Far enough for her to slither between.

She pushed her bow, and quiver, and sword through first, holding them up in one hand. She hooked her head between the bars, turning sideways, sucking in her stomach and holding her breath, wriggling her shoulders, then her chest, then her hips through the narrow gap, feeling the rough metal scraping at her skin through her wet clothes.

She dragged herself onto the other side, tossing her weapons onto the bank. She braced her shoulders in the archway and planted her boots against the next bar, every muscle straining while Ninefingers dragged on it from the other side. It gave all of a sudden, snapping in half and showering flakes of rust into the stream, dumping her on her back, over her head in the freezing water.

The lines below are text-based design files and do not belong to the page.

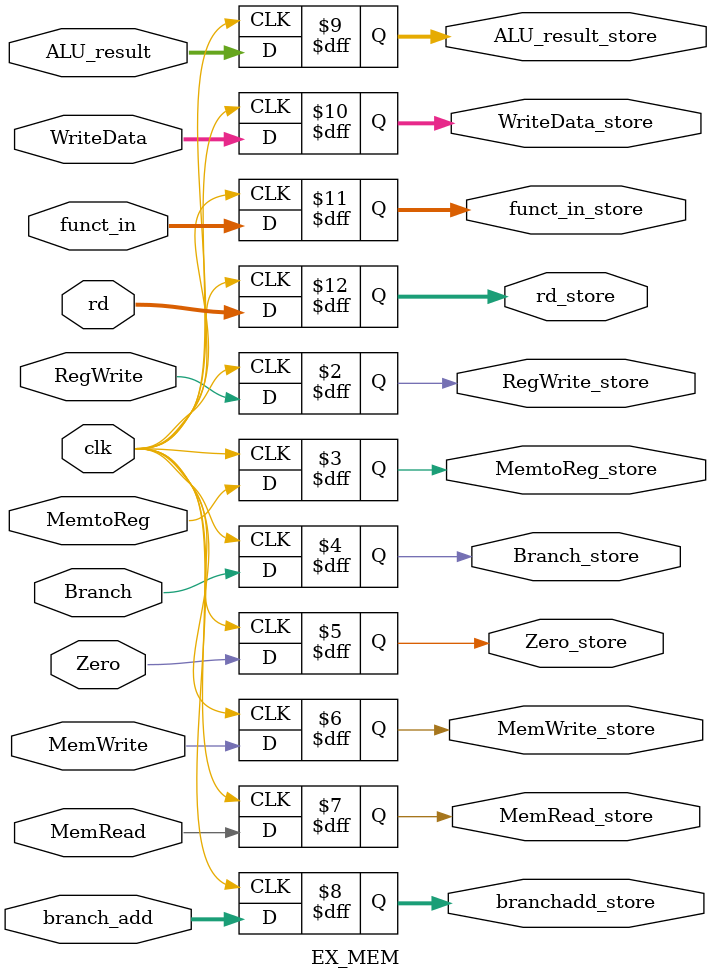
<source format=v>
module EX_MEM
(
    input clk,
    input RegWrite, MemtoReg,
    input Branch, Zero, MemWrite, MemRead,
    input [63:0] branch_add, ALU_result, WriteData,
    input [3:0] funct_in,
    input [4:0] rd,

    output reg RegWrite_store, MemtoReg_store,
    output reg Branch_store, Zero_store, MemWrite_store, 
                MemRead_store,
    output reg [63:0] branchadd_store, ALU_result_store,
            WriteData_store,
    output reg [3:0] funct_in_store,
    output reg [4:0] rd_store
);
always @(negedge clk) begin
    RegWrite_store = RegWrite;
    MemtoReg_store = MemtoReg;
    Branch_store = Branch;
    Zero_store = Zero;
    MemWrite_store = MemWrite;
    MemRead_store = MemRead;
    branchadd_store = branch_add; 
    ALU_result_store = ALU_result;
    WriteData_store = WriteData;
    funct_in_store = funct_in;
    rd_store = rd;
end
endmodule 
</source>
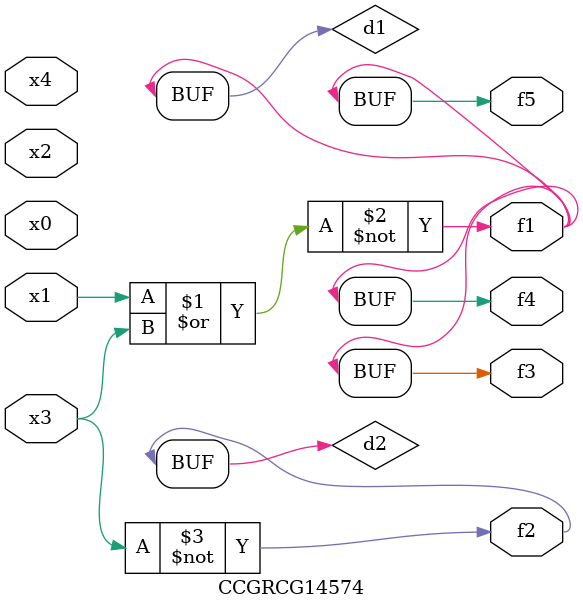
<source format=v>
module CCGRCG14574(
	input x0, x1, x2, x3, x4,
	output f1, f2, f3, f4, f5
);

	wire d1, d2;

	nor (d1, x1, x3);
	not (d2, x3);
	assign f1 = d1;
	assign f2 = d2;
	assign f3 = d1;
	assign f4 = d1;
	assign f5 = d1;
endmodule

</source>
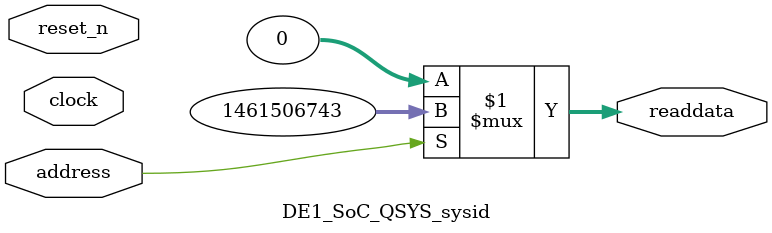
<source format=v>



// synthesis translate_off
`timescale 1ns / 1ps
// synthesis translate_on

// turn off superfluous verilog processor warnings 
// altera message_level Level1 
// altera message_off 10034 10035 10036 10037 10230 10240 10030 

module DE1_SoC_QSYS_sysid (
               // inputs:
                address,
                clock,
                reset_n,

               // outputs:
                readdata
             )
;

  output  [ 31: 0] readdata;
  input            address;
  input            clock;
  input            reset_n;

  wire    [ 31: 0] readdata;
  //control_slave, which is an e_avalon_slave
  assign readdata = address ? 1461506743 : 0;

endmodule




</source>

Ninefingers started to haul himself through, face twisted with effort. Ferro floundered up, gasping with the cold, grabbed him under the arms and started pulling, felt his hands grip round her back. She grunted and wrestled and finally dragged him out. They flopped together onto the muddy bank and lay there, side by side. Ferro stared up at the crumbling walls of the ruined city rising sheer above her in the grey dusk, breathing hard and listening to Ninefingers do the same. She had not expected to get out of that place alive.

But they were not away quite yet.

She rolled and clambered up, dripping wet and trying to stop herself shivering. She wondered if she had ever been so cold in her whole life.

“That’s it,” she heard Ninefingers muttering. “By the fucking dead, that’s it. I’m done. I’m not moving another stride.”

Ferro shook her head. “We need to make some distance while we still have light.” She snatched up her weapons from the dirt.

“You call this light? Are you fucking crazy, woman?”

“You know I am. Let’s go, pink.” And she poked him in the ribs with her wet boot.

“Alright, damn it! Alright!” He stumbled reluctantly up, swaying, and she turned, started to walk up the bank through the twilight, away from the walls.

“What did I do?” She turned and looked at him, standing there, wet hair dripping round his face. “What did I do, back there?”

“You got us through.”

“I meant—”

“You got us through. That’s all.” And she slogged off up the bank. After a moment she heard Ninefingers following.

It was so dark, and Logen was so tired, that he barely even saw the ruin until they were almost inside it. It must have been a mill, he reckoned. It was built out right next to the stream, though he guessed the wheel had been missing for a few hundred years or more.